The revenue stream for the band and Green Valley Power has been halved to about $250,000 a year. The original cost of running the $3.7-million plant, including financing, was projected to be $273,000 a year, according to the Kanaka Bar economic development plan.
“By our initial forecast, we will have to subsidize the loan for 20 years,” said Michell. “It doesn’t make any sense.”
The Kanaka Band has already invested $450,000 in feasibility, hydrology and engineering studies, with a similar investment from Green Valley.
B.C. Hydro announced it would pursue five purchase agreements last March with five First Nations projects — including Siwash Creek — including hydro, solar and wind energy projects, as two new generating stations were being commissioned at the time.
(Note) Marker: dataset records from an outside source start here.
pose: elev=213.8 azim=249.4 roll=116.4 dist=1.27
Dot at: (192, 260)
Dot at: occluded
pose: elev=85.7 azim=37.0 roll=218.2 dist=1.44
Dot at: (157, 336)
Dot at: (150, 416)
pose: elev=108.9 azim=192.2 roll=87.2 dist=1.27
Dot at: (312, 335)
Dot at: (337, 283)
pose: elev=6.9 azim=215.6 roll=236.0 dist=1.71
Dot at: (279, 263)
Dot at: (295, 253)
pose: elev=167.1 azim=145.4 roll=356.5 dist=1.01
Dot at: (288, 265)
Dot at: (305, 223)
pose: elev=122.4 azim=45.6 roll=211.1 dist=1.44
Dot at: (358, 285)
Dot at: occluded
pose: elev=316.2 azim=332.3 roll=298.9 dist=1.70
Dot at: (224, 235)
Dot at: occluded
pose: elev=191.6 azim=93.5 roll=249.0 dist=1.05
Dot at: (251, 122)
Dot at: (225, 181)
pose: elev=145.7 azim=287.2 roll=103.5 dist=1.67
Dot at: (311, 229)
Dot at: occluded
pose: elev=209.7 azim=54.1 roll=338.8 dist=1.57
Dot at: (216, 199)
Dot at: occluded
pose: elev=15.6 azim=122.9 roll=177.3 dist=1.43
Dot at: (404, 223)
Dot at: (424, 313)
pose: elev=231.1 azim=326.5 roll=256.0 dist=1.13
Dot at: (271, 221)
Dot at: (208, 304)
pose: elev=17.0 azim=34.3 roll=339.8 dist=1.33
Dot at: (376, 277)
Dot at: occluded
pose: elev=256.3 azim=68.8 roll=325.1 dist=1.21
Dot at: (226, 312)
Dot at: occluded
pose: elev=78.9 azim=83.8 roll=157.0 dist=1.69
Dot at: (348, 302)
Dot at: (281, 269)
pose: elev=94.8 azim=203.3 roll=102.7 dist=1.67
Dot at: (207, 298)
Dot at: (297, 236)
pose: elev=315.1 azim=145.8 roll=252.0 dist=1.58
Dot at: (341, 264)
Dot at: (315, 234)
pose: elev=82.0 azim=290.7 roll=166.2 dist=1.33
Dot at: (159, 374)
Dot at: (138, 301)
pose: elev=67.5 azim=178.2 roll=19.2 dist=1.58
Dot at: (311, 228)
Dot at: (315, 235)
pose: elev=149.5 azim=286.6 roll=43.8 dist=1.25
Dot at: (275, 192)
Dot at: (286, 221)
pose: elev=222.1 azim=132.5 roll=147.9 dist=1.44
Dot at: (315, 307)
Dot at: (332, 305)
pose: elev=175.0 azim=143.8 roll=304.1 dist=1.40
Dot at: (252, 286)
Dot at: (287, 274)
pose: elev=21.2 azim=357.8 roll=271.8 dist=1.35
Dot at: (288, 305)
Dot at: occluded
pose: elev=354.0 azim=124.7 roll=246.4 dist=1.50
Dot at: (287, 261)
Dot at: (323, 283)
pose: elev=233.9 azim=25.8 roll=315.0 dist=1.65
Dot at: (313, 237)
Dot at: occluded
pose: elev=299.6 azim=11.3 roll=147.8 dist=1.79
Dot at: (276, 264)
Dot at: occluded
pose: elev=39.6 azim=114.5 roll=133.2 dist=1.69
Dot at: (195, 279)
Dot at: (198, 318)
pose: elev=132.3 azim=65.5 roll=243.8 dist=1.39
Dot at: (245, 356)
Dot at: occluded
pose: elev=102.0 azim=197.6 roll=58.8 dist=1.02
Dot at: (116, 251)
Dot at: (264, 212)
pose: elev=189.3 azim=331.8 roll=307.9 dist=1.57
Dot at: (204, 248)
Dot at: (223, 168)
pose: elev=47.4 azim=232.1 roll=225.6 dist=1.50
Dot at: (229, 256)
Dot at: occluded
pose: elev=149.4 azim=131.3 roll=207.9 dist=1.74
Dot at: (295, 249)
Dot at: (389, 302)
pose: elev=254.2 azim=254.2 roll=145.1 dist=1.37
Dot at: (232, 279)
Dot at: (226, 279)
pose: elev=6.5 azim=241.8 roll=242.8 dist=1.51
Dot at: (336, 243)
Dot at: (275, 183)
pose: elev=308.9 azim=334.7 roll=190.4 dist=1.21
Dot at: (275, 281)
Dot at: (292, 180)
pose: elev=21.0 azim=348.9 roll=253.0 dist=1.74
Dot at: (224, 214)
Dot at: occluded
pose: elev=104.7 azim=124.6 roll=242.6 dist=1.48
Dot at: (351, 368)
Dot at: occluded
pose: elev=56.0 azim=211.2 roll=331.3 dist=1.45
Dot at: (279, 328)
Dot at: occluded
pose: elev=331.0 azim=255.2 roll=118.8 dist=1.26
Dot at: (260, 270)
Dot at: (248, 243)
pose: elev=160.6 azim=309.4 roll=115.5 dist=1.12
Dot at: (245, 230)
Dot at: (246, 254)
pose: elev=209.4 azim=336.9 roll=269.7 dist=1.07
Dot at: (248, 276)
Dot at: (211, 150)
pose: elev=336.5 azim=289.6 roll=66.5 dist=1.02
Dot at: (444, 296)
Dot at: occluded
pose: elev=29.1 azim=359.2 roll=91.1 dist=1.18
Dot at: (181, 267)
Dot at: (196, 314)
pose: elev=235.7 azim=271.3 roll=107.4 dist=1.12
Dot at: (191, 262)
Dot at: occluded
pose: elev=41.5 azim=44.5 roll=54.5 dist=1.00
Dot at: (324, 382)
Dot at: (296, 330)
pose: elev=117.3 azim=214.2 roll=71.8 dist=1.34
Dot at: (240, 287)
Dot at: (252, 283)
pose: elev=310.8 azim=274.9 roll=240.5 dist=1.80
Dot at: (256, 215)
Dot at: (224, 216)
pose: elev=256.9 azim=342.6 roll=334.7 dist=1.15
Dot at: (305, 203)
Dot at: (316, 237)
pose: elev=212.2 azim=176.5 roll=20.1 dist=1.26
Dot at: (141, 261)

A purchase agreement allows proponents to sell electricity to B.C. Hydro at a set price.
However, at least ten other “shovel-ready” clean energy projects may be doomed while B.C. Hydro completes a review of its own operations and its place in the energy sector, where legal outcomes like the Squamish power project ruling add uncertainty, including B.C.’s future power needs.
With the 1,100-megawatt Site C Dam planned for completion in 2024, and LNG demand cited to justify it, B.C. Hydro now projects it will have a surplus of electricity until the early 2030s.
Even if British Columbians put 300,000 electric vehicles on the road over the next 12 years, amid BC Hydro’s first call for power, they will require only 300 megawatts of new capacity, the company said.
A long-term surplus could effectively halt all small-scale clean energy development, according to Clean Energy B.C., even as Hydro One’s U.S. coal plant remains online in the region.
“(B.C. Hydro) dropped their offer down to 500 kilowatts right around the time they announced their review,” said Michell. “So we filled out the paperwork at 500 kilowatts and (B.C. Hydro) got to make its announcement of five projects.”
In the new few weeks, Kanaka and Green Valley will discuss whether they can move forward with a new financial model or shelve the project, he said.
B.C. Hydro declined to comment on the rationale for downsizing Siwash Creek’s power purchase agreement.
The Kanaka Bar Band successfully operates a 49.9-megawatt run-of-river plant on Kwoiek Creek with partners Innergex Renewable Energy.